Scientists believe Mars may have been habitable for millions of years longer than previously thought.

They say the planet could have been home to life before it finally dried out. The surface of the red planet was once covered in oceans, lakes and rivers.

It would have resembled Earth during the earliest days of the solar system, reports The Times.

The theory means life could have evolved in Martian waters, but not long enough to have developed into a complex organism.

Scientists believe any life on Mars would have been wiped out when the liquid water vanished from the planet’s surface, around three billion years ago.

There are however competing ideas about what happened to the water. Studies believe it could have evaporated into space as the planet’s atmosphere thinned.

Or become bound with the planet’s crust before it sank to create an icy layer of permafrost.

It is previously thought Mars lost its water during the Hesperian period, around 3.7 billion to 2.9 billion years ago. Scientists now believe water could have been on Mars until the late Hesperian period.

Researchers at Imperial College London have now “found signs that water was abundant in Mars’s Gale crater, a 92-mile diameter basin just south of the equator, long after the planet was thought to have become dry and inhospitable”.

The Curiosity rover research team also found deformed layers in desert sandstone that they say could have been made only by water.

Dr Steven Banham, lead author of the study, published in the journal Geology, and a teaching fellow at Imperial’s Department of Earth Science and Engineering, said: “The sandstone revealed that water was probably abundant more recently, and for longer than previously thought, but by which process did the water leave these clues?

“This water might have been pressurised liquid, forced into and deforming the sediment; frozen, with the repeat freezing and thawing process causing the deformation; or briny, and subject to large temperature swings. What’s clear is that behind each of these potential ways to deform this sandstone, water is the common link.”

(Entries drawn from a dataset)
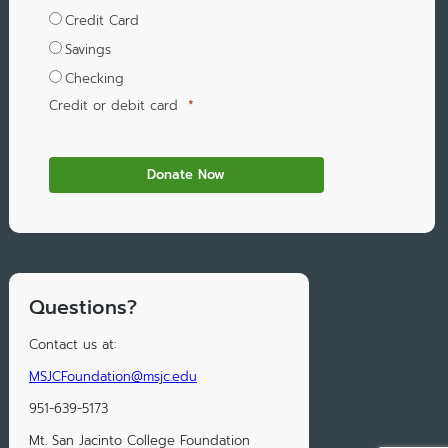
Credit Card
Savings
Checking
Credit or debit card
*
Questions?
Contact us at:
MSJCFoundation@msjc.edu
951-639-5173
Mt. San Jacinto College Foundation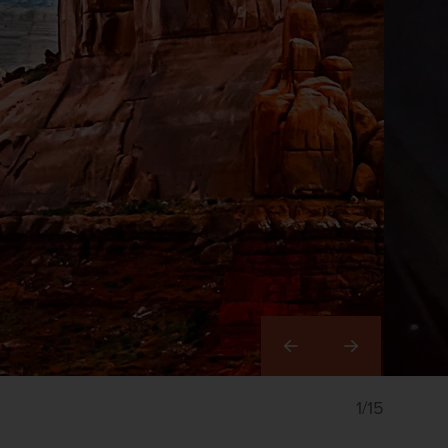
Right
1/15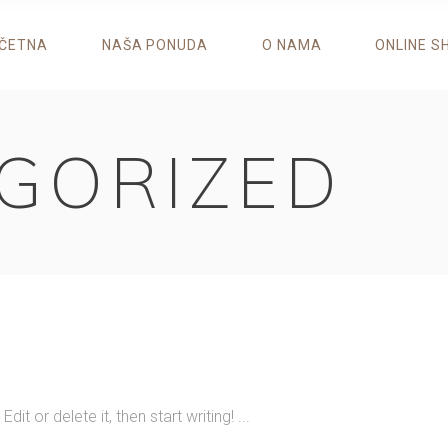
ČETNA
NAŠA PONUDA
O NAMA
ONLINE S
GORIZED
it or delete it, then start writing!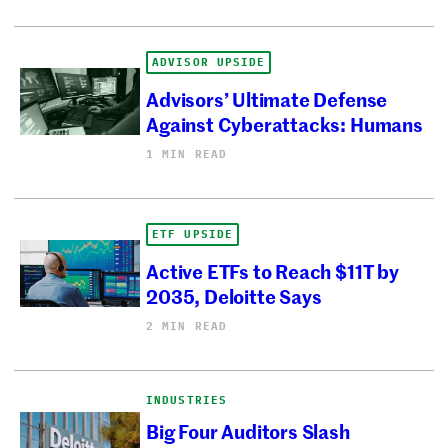
ADVISOR UPSIDE
Advisors’ Ultimate Defense
Against Cyberattacks: Humans
1 MIN READ
ETF UPSIDE
Active ETFs to Reach $11T by
2035, Deloitte Says
2 MIN READ
INDUSTRIES
Big Four Auditors Slash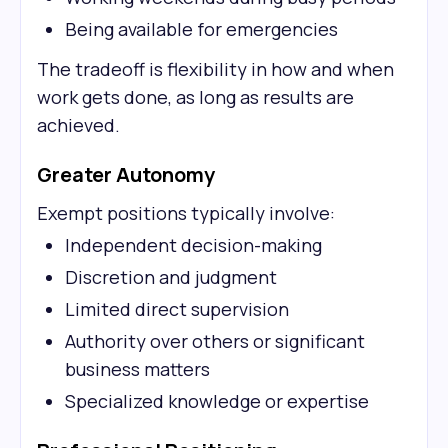
Being available for emergencies
The tradeoff is flexibility in how and when
work gets done, as long as results are
achieved.
Greater Autonomy
Exempt positions typically involve:
Independent decision-making
Discretion and judgment
Limited direct supervision
Authority over others or significant
business matters
Specialized knowledge or expertise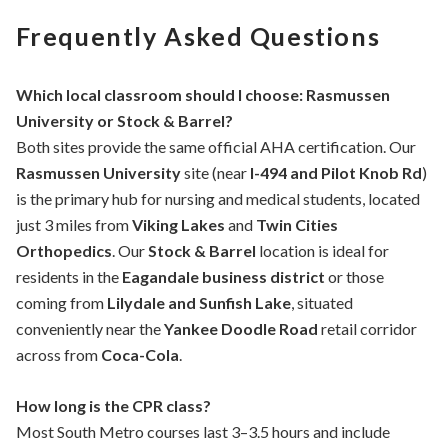
Frequently Asked Questions
Which local classroom should I choose: Rasmussen
University or Stock & Barrel?
Both sites provide the same official AHA certification. Our
Rasmussen University
site (near
I-494 and Pilot Knob Rd
)
is the primary hub for nursing and medical students, located
just 3 miles from
Viking Lakes
and
Twin Cities
Orthopedics
. Our
Stock & Barrel
location is ideal for
residents in the
Eagandale business district
or those
coming from
Lilydale and Sunfish Lake
, situated
conveniently near the
Yankee Doodle Road
retail corridor
across from
Coca-Cola
.
How long is the CPR class?
Most South Metro courses last 3–3.5 hours and include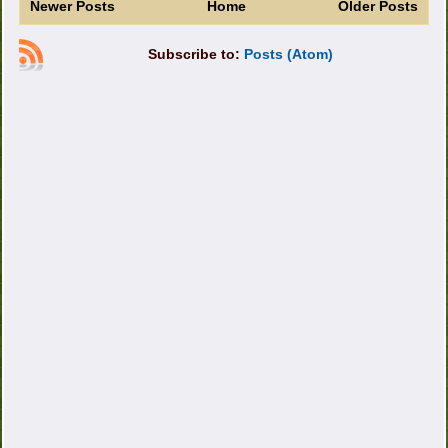
Newer Posts
Home
Older Posts
Subscribe to:
Posts (Atom)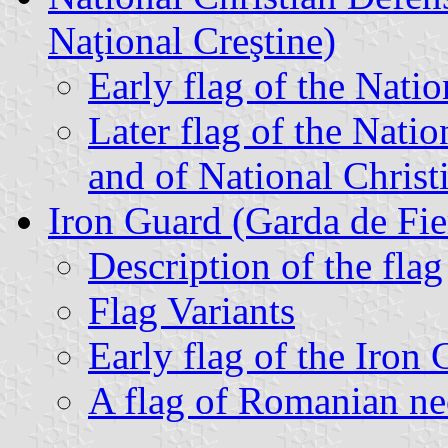
Naţional Creştine)
Early flag of the Nati
Later flag of the Nati
and of National Christ
Iron Guard (Garda de Fie
Description of the flag
Flag Variants
Early flag of the Iron
A flag of Romanian ne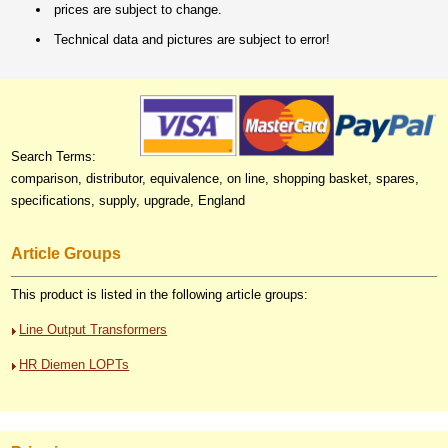
prices are subject to change.
Technical data and pictures are subject to error!
Search Terms:
comparison, distributor, equivalence, on line, shopping basket, spares,
specifications, supply, upgrade, England
Article Groups
This product is listed in the following article groups:
Line Output Transformers
HR Diemen LOPTs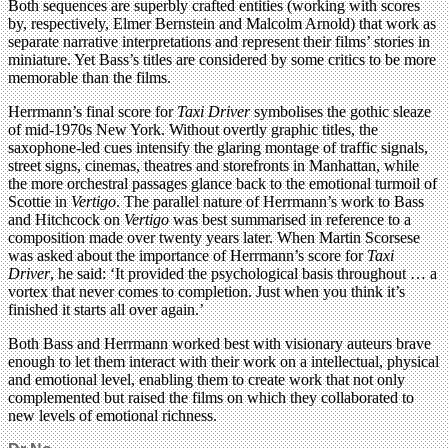
Both sequences are superbly crafted entities (working with scores
by, respectively, Elmer Bernstein and Malcolm Arnold) that work as
separate narrative interpretations and represent their films’ stories in
miniature. Yet Bass’s titles are considered by some critics to be more
memorable than the films.
Herrmann’s final score for
Taxi Driver
symbolises the gothic sleaze
of mid-1970s New York. Without overtly graphic titles, the
saxophone-led cues intensify the glaring montage of traffic signals,
street signs, cinemas, theatres and storefronts in Manhattan, while
the more orchestral passages glance back to the emotional turmoil of
Scottie in
Vertigo
. The parallel nature of Herrmann’s work to Bass
and Hitchcock on
Vertigo
was best summarised in reference to a
composition made over twenty years later. When Martin Scorsese
was asked about the importance of Herrmann’s score for
Taxi
Driver
, he said: ‘It provided the psychological basis throughout … a
vortex that never comes to completion. Just when you think it’s
finished it starts all over again.’
Both Bass and Herrmann worked best with visionary auteurs brave
enough to let them interact with their work on a intellectual, physical
and emotional level, enabling them to create work that not only
complemented but raised the films on which they collaborated to
new levels of emotional richness.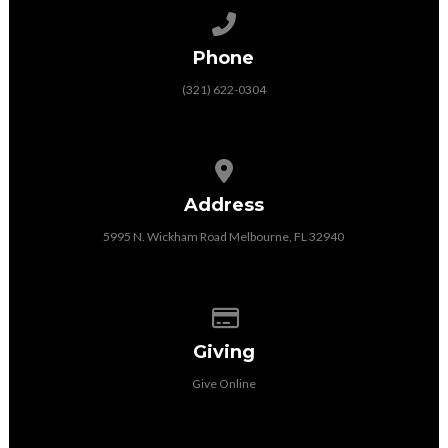
Call us at (321) 622-0304
Phone
(321) 622-0304
View map of our location
Address
5995 N. Wickham Road Melbourne, FL 32940
Give online
Giving
Give Online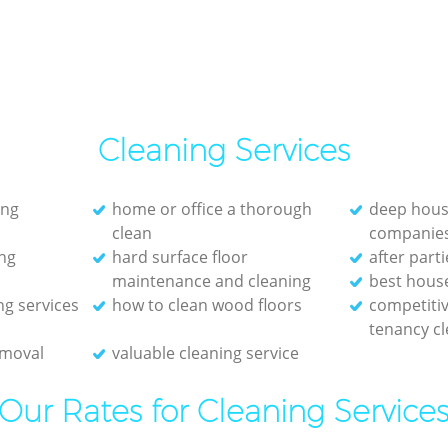
Cleaning Services
ing
home or office a thorough
deep hous
clean
companie
ng
hard surface floor
after part
maintenance and cleaning
best hous
ng services
how to clean wood floors
competitiv
tenancy cl
emoval
valuable cleaning service
Our Rates for Cleaning Service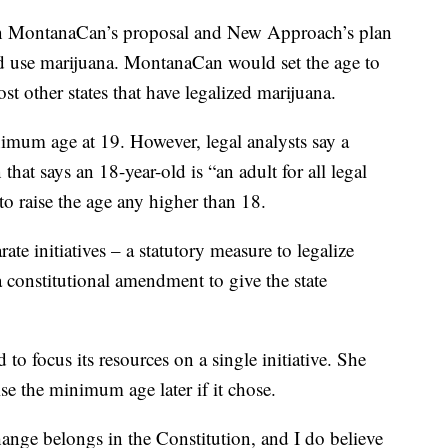
een MontanaCan’s proposal and New Approach’s plan
d use marijuana. MontanaCan would set the age to
st other states that have legalized marijuana.
inimum age at 19. However, legal analysts say a
hat says an 18-year-old is “an adult for all legal
 raise the age any higher than 18.
e initiatives – a statutory measure to legalize
 constitutional amendment to give the state
to focus its resources on a single initiative. She
se the minimum age later if it chose.
change belongs in the Constitution, and I do believe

* WORK TO COMPLETE
Return the passage of the Mars article from "Scientists believe Mars" to "three billion years ago.", copied word for word. Work only from the article on Mars, not from the entries.

* ANSWER SECTION
Scientists believe Mars may have been habitable for millions of years longer than previously thought.

They say the planet could have been home to life before it finally dried out. The surface of the red planet was once covered in oceans, lakes and rivers.

It would have resembled Earth during the earliest days of the solar system, reports The Times.

The theory means life could have evolved in Martian waters, but not long enough to have developed into a complex organism.

Scientists believe any life on Mars would have been wiped out when the liquid water vanished from the planet’s surface, around three billion years ago.